Collective intelligence has added value for everyone - citizens, consumers, media, public actors, industries, information management systems. In fact, modern societies increasingly rely on collective intelligence via peer review, crowdsourcing, open-source intelligence or collaborative filtering. And with the advent of Web 2.0 (or Participatory Web), collective intelligence is leveraged every single day: we use Twitter to explore others’ points of view, Youtube tutorials to repair appliances, Instagram to discover new trends, and Reddit and Wikipedia to learn about a multitude of facts.

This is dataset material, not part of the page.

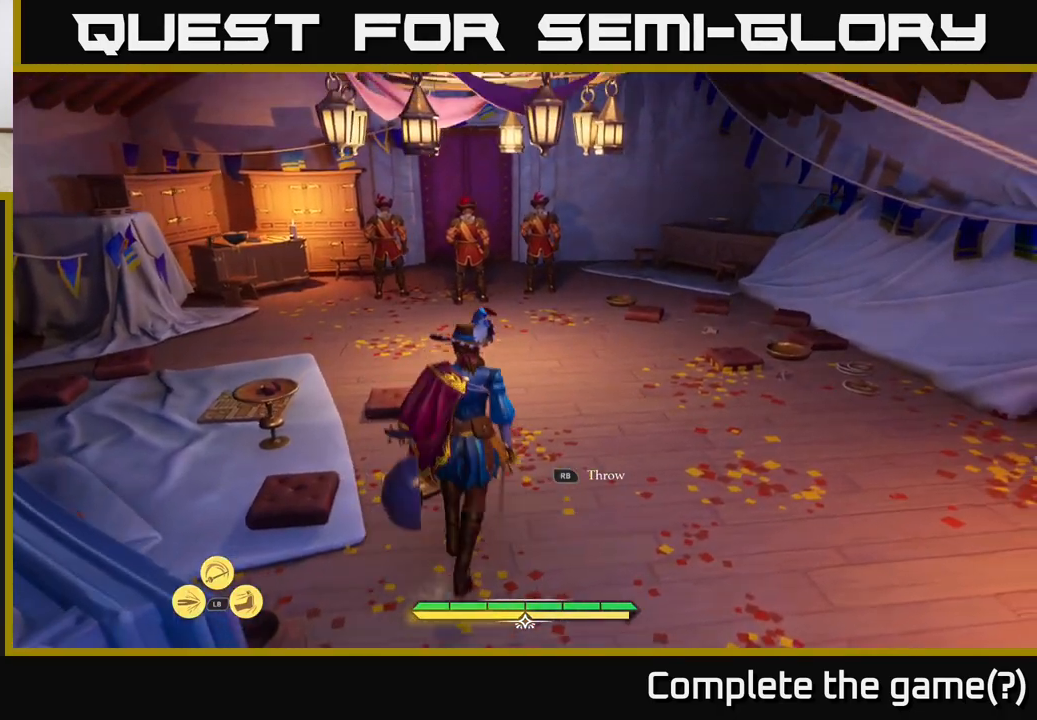
{"buttons": [], "left_stick": "right", "right_stick": "center", "events": [[17, "R1", "down"], [117, "R1", "up"], [467, "left_stick", "right"]]}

For the moment, search engines do not provide access to collective intelligence. They have been tailored for the Web 1.0 and strangely they still are organized around websites, not user-generated content. True, there is a growing trend to use collective intelligence. Google for example lists not only the best sites, but also the most relevant results in Wikipedia and in the media ('top stories'). Google also informs us about users’ related searches ('People also ask', 'People also search for'.) And obviously, the very idea of PageRank is based on the principle of collective intelligence.
Yet, collective intelligence is hard to grasp. It does not lie in a single post or website, but rather in the whole of these posts and websites, their diversity, their differences, their oppositions and their convergences. Ranking websites, or presenting the most relevant news articles cannot be the solution.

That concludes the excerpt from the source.